Pop se transforma en un majestueux rapace qui, par sa taille, collait l’assemblée du salon de Raoul contre les murs. Comme les animaux n’avait pu voir la forme du rapace dans le noir, ils n’étaient paniqués que par le manque d’espace et non pas par la crainte de servir de dîner à un oiseau au bec acéré.

Pop savait qu’il était en train de mettre tout le monde en danger. Il fallait qu’il sorte pour éviter aux autres de finir dévorés. Il donna de grands coups de tête dans le plafond pour creuser son propre puits vers l’extérieur. Il espérait ne pas émerger au milieu du feu qui ravageait la forêt, ni faire tomber la braise sur les animaux au dessous de lui.

Il creusa inlassablement et finit par mettre la tête dehors. Le feu dévastateur consumait tout autour de lui. Il s’accrocha à une racine avec son bec et se hissa hors du puits fraîchement creusé. Il écarta les ailes afin de pouvoir prendre son envol vers un lieu sûr, tandis que ses plumes prenaient feu. Surpris, il battit des ailes pour éteindre le feu. Mais, à chaque battement, plus de plumes s’embrasaient. Il prit de la hauteur, mais le feu se propageait inexorablement.

Camille, qui avait observé la scène du fond du puits de fortune, était horrifiée. Elle voyait son ami se consumer un peu plus à chaque battement d’ailes jusqu’à ce qu’elle ne puisse plus distinguer qu’un ballon de feu s’éloignant au loin.
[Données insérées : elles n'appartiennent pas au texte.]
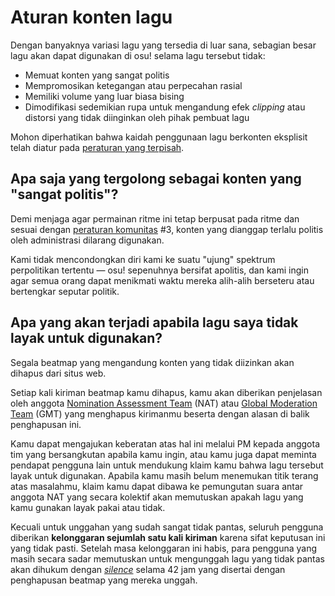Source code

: # Aturan konten lagu

Dengan banyaknya variasi lagu yang tersedia di luar sana, sebagian besar lagu akan dapat digunakan di osu! selama lagu tersebut tidak:

- Memuat konten yang sangat politis
- Mempromosikan ketegangan atau perpecahan rasial
- Memiliki volume yang luar biasa bising
- Dimodifikasi sedemikian rupa untuk mengandung efek *clipping* atau distorsi yang tidak diinginkan oleh pihak pembuat lagu

Mohon diperhatikan bahwa kaidah penggunaan lagu berkonten eksplisit telah diatur pada [peraturan yang terpisah](/wiki/Rules/Explicit_content).

## Apa saja yang tergolong sebagai konten yang "sangat politis"?

Demi menjaga agar permainan ritme ini tetap berpusat pada ritme dan sesuai dengan [peraturan komunitas](/wiki/Rules#peraturan-komunitas) #3, konten yang dianggap terlalu politis oleh administrasi dilarang digunakan.

Kami tidak mencondongkan diri kami ke suatu "ujung" spektrum perpolitikan tertentu — osu! sepenuhnya bersifat apolitis, dan kami ingin agar semua orang dapat menikmati waktu mereka alih-alih berseteru atau bertengkar seputar politik.

## Apa yang akan terjadi apabila lagu saya tidak layak untuk digunakan?

Segala beatmap yang mengandung konten yang tidak diizinkan akan dihapus dari situs web.

Setiap kali kiriman beatmap kamu dihapus, kamu akan diberikan penjelasan oleh anggota [Nomination Assessment Team](/wiki/People/Nomination_Assessment_Team) (NAT) atau [Global Moderation Team](/wiki/People/Global_Moderation_Team) (GMT) yang menghapus kirimanmu beserta dengan alasan di balik penghapusan ini.

Kamu dapat mengajukan keberatan atas hal ini melalui PM kepada anggota tim yang bersangkutan apabila kamu ingin, atau kamu juga dapat meminta pendapat pengguna lain untuk mendukung klaim kamu bahwa lagu tersebut layak untuk digunakan. Apabila kamu masih belum menemukan titik terang atas masalahmu, klaim kamu dapat dibawa ke pemungutan suara antar anggota NAT yang secara kolektif akan memutuskan apakah lagu yang kamu gunakan layak pakai atau tidak.

Kecuali untuk unggahan yang sudah sangat tidak pantas, seluruh pengguna diberikan **kelonggaran sejumlah satu kali kiriman** karena sifat keputusan ini yang tidak pasti. Setelah masa kelonggaran ini habis, para pengguna yang masih secara sadar memutuskan untuk mengunggah lagu yang tidak pantas akan dihukum dengan *[silence](/wiki/Silence)* selama 42 jam yang disertai dengan penghapusan beatmap yang mereka unggah.
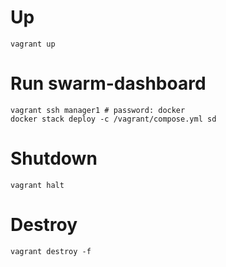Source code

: # Up
    vagrant up

# Run swarm-dashboard
    vagrant ssh manager1 # password: docker
    docker stack deploy -c /vagrant/compose.yml sd

<!-- # Run swarm-dashboard (build locally)
    vagrant ssh manager1 # password: docker
    docker stack deploy -c /vagrant_parent/test-cluster/test-swarm-compose.yml sd
    docker-compose -f /vagrant_parent/test-cluster/test-local-compose.yml up --build -->

# Shutdown
    vagrant halt

# Destroy
    vagrant destroy -f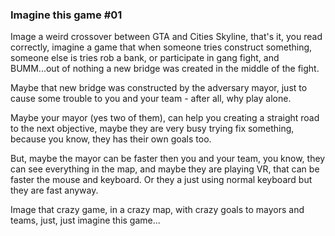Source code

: ### Imagine this game #01

Image a weird crossover between GTA and Cities Skyline, that's it, you read correctly, imagine a game that when someone tries construct something, someone else is tries rob a bank, or participate in gang fight, and BUMM...out of nothing a new bridge was created in the middle of the fight.

Maybe that new bridge was constructed by the adversary mayor, just to cause some trouble to you and your team - after all, why play alone.

Maybe your mayor (yes two of them), can help you creating a straight road to the next objective, maybe they are very busy trying fix something, because you know, they has their own goals too.

But, maybe the mayor can be faster then you and your team, you know, they can see everything in the map, and maybe they are playing VR, that can be faster the mouse and keyboard. Or they a just using normal keyboard but they are fast anyway.

Image that crazy game, in a crazy map, with crazy goals to mayors and teams, just, just imagine this game...
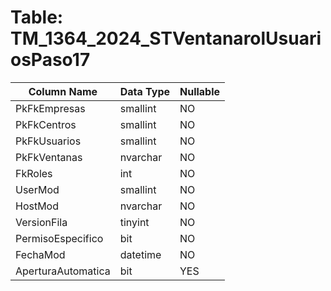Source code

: # Table: TM_1364_2024_STVentanarolUsuariosPaso17

| Column Name | Data Type | Nullable |
|-------------|-----------|----------|
| PkFkEmpresas | smallint | NO |
| PkFkCentros | smallint | NO |
| PkFkUsuarios | smallint | NO |
| PkFkVentanas | nvarchar | NO |
| FkRoles | int | NO |
| UserMod | smallint | NO |
| HostMod | nvarchar | NO |
| VersionFila | tinyint | NO |
| PermisoEspecifico | bit | NO |
| FechaMod | datetime | NO |
| AperturaAutomatica | bit | YES |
Qu’est-ce qu’elle n’avait pas fait là. Elle avait laissé partir Pop sans lui apporter son soutien, sans amitié, sans lui dire à quel point elle appréciait sa compagnie.

Camille était désemparée. Pourtant en pensant à Pop, elle se dit qu’il aurait lancé un « leçon numéro 3 ! » avec une explication raisonnée sur pourquoi il fallait toujours et sans attendre, dire à chacun pourquoi on les aime ou on les apprécie. Elle prit note de cette troisième leçon, un peu tard certes, et laissa couler ses larmes.